Submission Workflow

The submission workflow follows four major steps:

Create

A submission consists of one or more Dataset protocol buffers containing user-defined Reaction messages. Datasets can be created programatically or interactively with the ORD web editor.

Please use the online ORD reaction editor to create your submission.

The ORD reaction editor performs automatic validation that will catch any errors entered into the form, so there is no separate validation step.

See the Python examples here.

If you create your submission programmatically, be sure to run the validate_dataset.py script to identify any validation errors:

$ python validate_dataset.py --input="example_dataset.pbtxt"

When defining reactions and datasets programatically, it is good practice to use the validation methods in ord-schema as part of your workflow.

Prepare

Submissions are received as GitHub pull requests from a fork of the ORD repository. In essence, you are creating a personal copy of the repository, updating it with your data, and then requesting that your changes be merged into the main repository.

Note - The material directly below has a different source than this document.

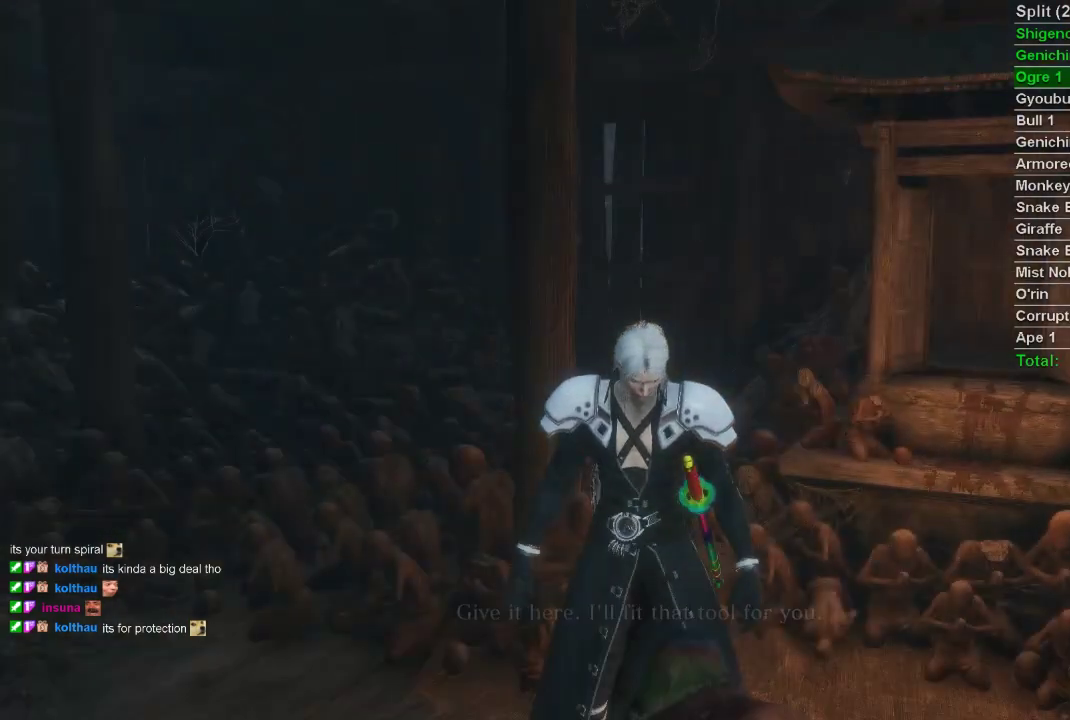
{"buttons": [], "left_stick": "center", "right_stick": "center", "events": [[17, "CROSS", "up"], [83, "CROSS", "down"], [183, "CROSS", "up"], [267, "CROSS", "down"], [333, "CROSS", "up"], [433, "CROSS", "down"], [500, "CROSS", "up"]]}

If you haven’t done so already, you will need to create a fork of the ord-data repository on GitHub.

Important

Please make sure your fork is up to date with the latest datasets in the official repo.

Create a new branch for your submission.

Clone your forked repository to your workstation. You may want to use the --depth flag to create a shallow clone instead of fetching the entire commit history:

Important

Be sure to clone your forked repository and not the official repo.

$ git clone --depth=1 "https://github.com/${GITHUB_USERNAME}/${REPOSITORY}"
# Make sure your fork is up to date.
$ git checkout main
$ git pull --rebase upstream main
# Create a new branch for your submission.
$ git checkout -b my_submission

Submit

Upload your dataset(s) into your submission branch on GitHub and commit the result.

# Copy your dataset(s) into your submission branch.
$ cp path/to/example_dataset.pbtxt .
# Commit your changes.
$ git add example_dataset.pbtxt
$ git commit -m "Example dataset submission"
# Push the submission to your fork.
$ git push origin my_submission

Next, log in to GitHub, navigate to the database repository, and create a pull request from your fork to the official repository.

Review

Your submission will be automatically validated and manually reviewed by one of the ORD reviewers. The reviewers may suggest additional changes and continue to iterate with you until they are satisfied with the submission. After your pull request is approved, it will be merged into a new branch in the official repository; this new branch is staging point for automated preprocessing that is required before merging into the official database.

After your submission has been accepted, a reviewer will trigger various automated preprocessing steps, such as renaming the dataset and assigning reaction and dataset IDs. Once these changes are verified by the reviewer, the dataset will be merged into the “main” branch and become part of the official database.